In the same vein, Anderson, et al. (2021) discuss white savior recreation. For those against critical race theory, this article may feel offensive. The authors call for an awareness of historical and structural barriers that sit at the root of systemic injustice. While the authors are not against experience-learning trips, they do advocate for entering trips with critical reflection, reciprocal learning, and civic responsibility. This requires responsibility and research around how a program can be effective.

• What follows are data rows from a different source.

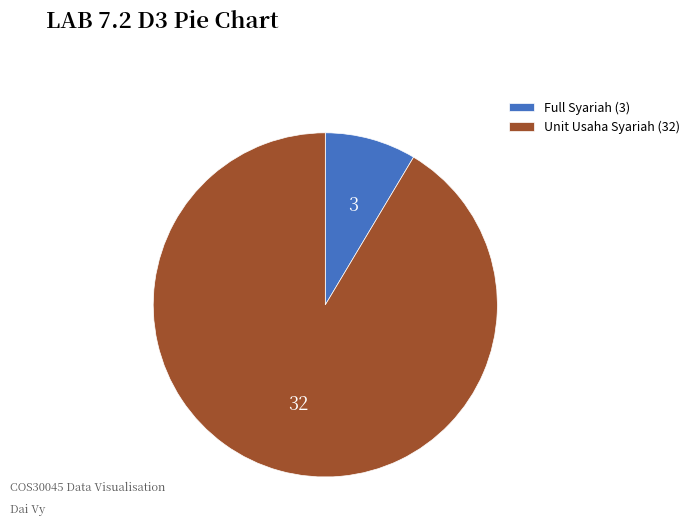

The Unit Usaha Syariah slice represents 91% of the pie. True or false?

True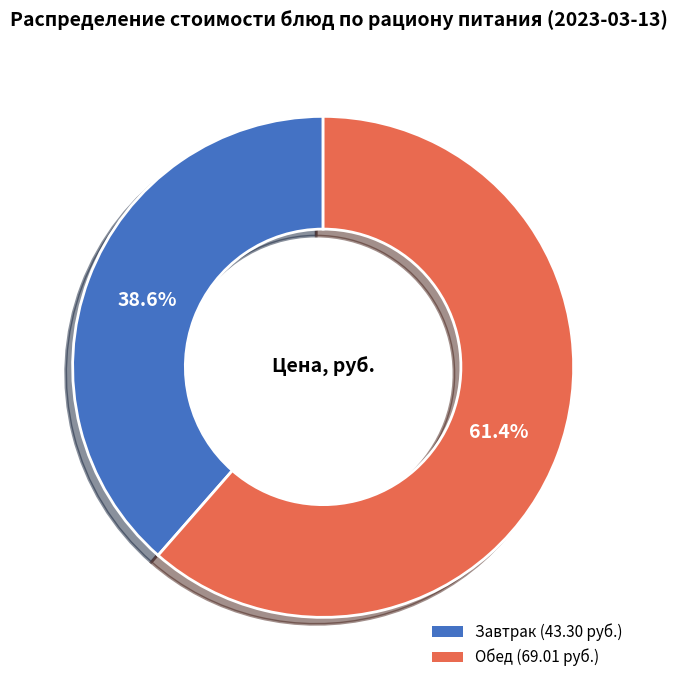

Is there any slice that represents more than half of the pie?

Yes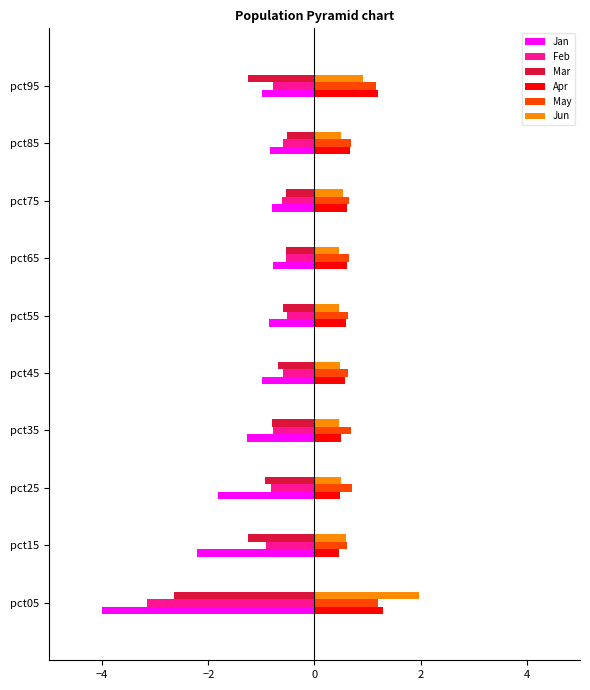

Is it true that Mar equals -0.5 at pct75?

True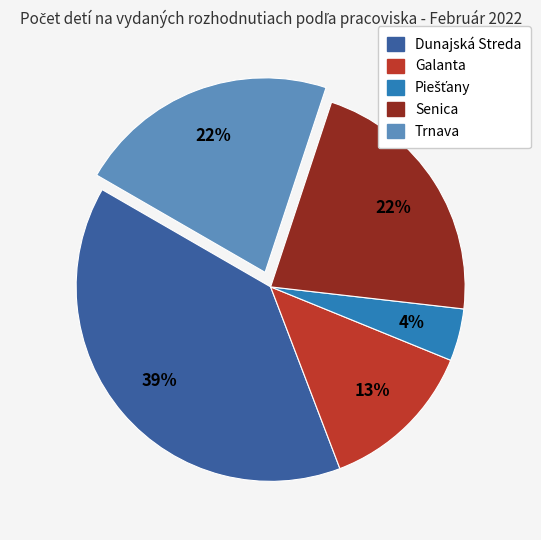

To the nearest percent, what is the difference between the Galanta and Trnava slice percentages?

9%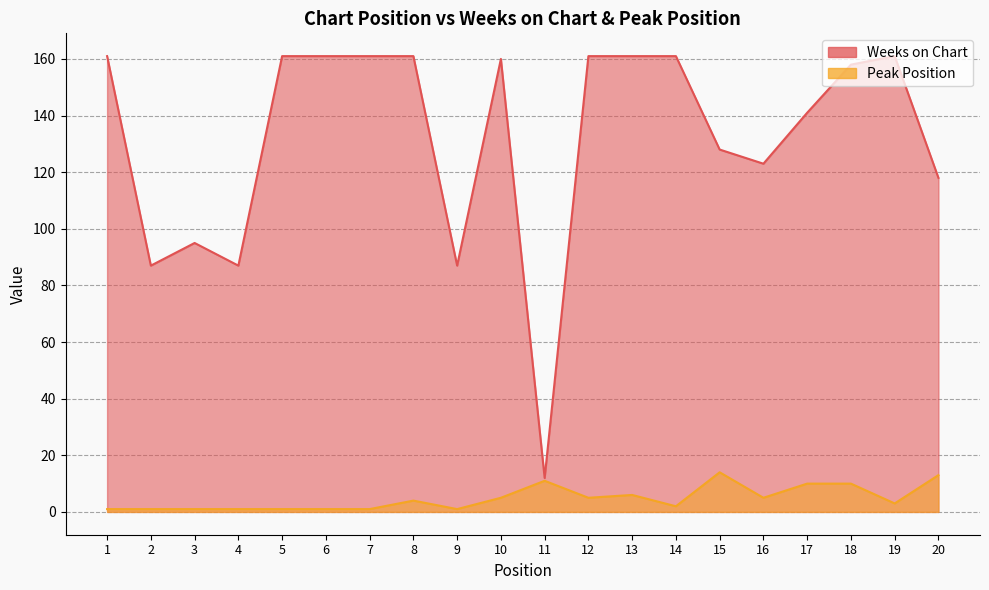

How many lines are shown in the chart?

2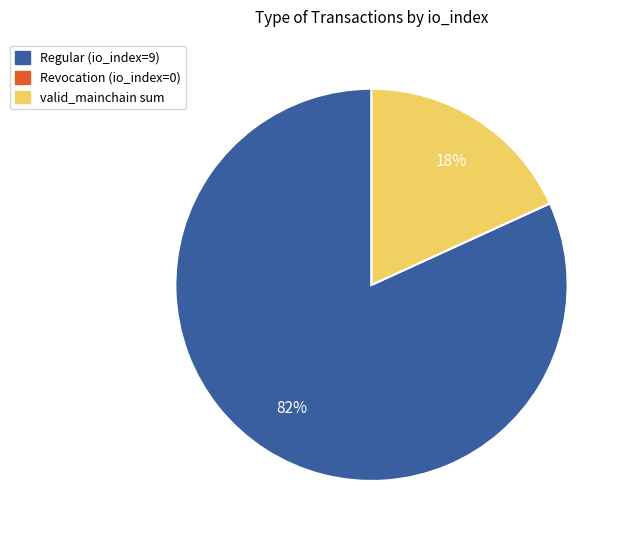

Does any single category account for the majority?

Yes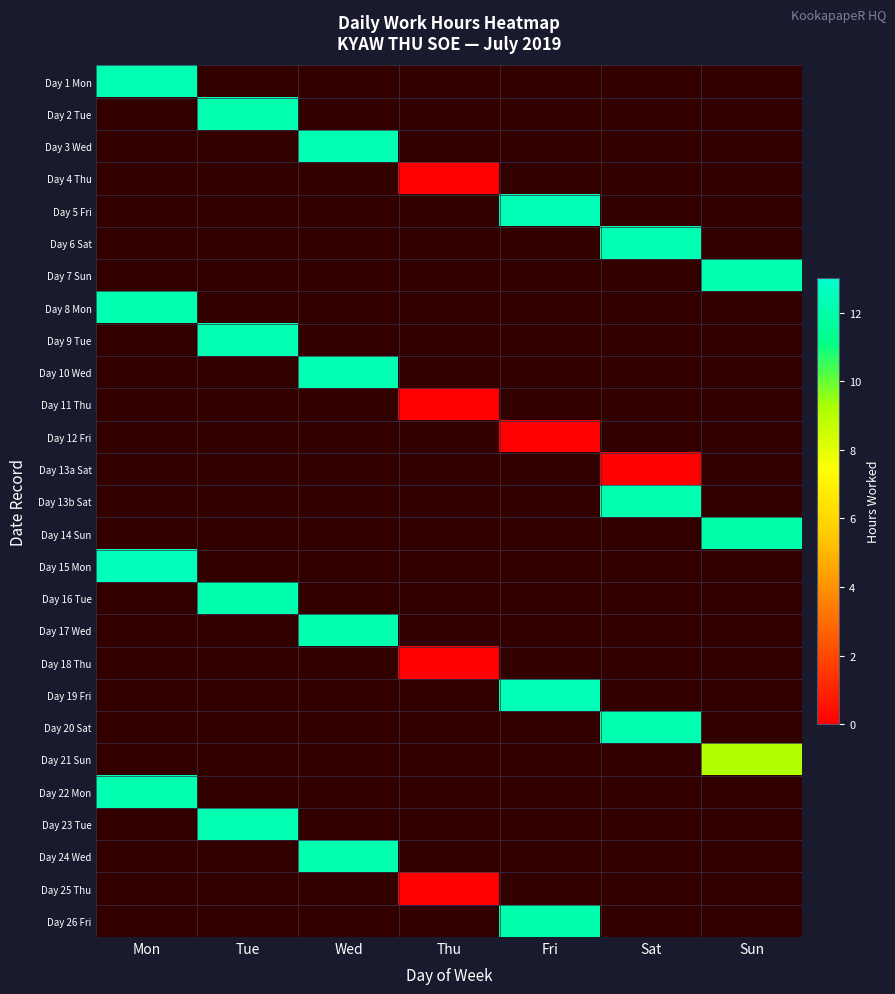

What is the approximate value of Day 5 Fri at Fri?

12.4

It also demands that we apply practical and intentional strategies that refrain from contributing to ongoing Othering narratives.

Local Voices

Thursday’s #realnewsnobullshit post emphasizes the emerging pressure on humanitarian NGOs, INGOs, national and international media organizations to take a posture of learning. They face increasing criticism if they fail to adjust toward strategies that center, resource, and empower local people as experts in their own local communities.

Faith communities and universities who plan ministry and/or experience-learning trips should take note and adjust their strategies. This is a welcome correction to the sometimes-destructive, sometimes-colonial approaches of the past.

Anderson, et al. (2021) say that the agency of communities who have traditionally been Othered should be acknowledged, and they advocate for centering those voices. To name and recognize the privilege that undergirds mission, learning trips, and humanitarian response is important. Postures towards historic systemic injustice that are characterized by humility, listening, and learning are first steps toward a healthier and more constructive engagement.


Anderson, K. R., Knee, E., & Mowatt, R. (2021). Leisure and the “White-Savior Industrial Complex.” Journal of Leisure Research, 52(5), 531–550.

Barnett, M., & Walker, P. (2015). Regime Change for Humanitarian Aid: How to Make Relief More Accountable. Foreign Affairs, 94(4), 130–141. JSTOR.

Van Voorst, R. (2019). Praxis and paradigms of local and expatriate workers in ‘Aidland.’ Third World Quarterly, 40(12), 2111–2128.



Teanna Sunberg

Balkan & Central European culture specialist. Culture Crossings: Where culture, justice and church intersect. Missiologist.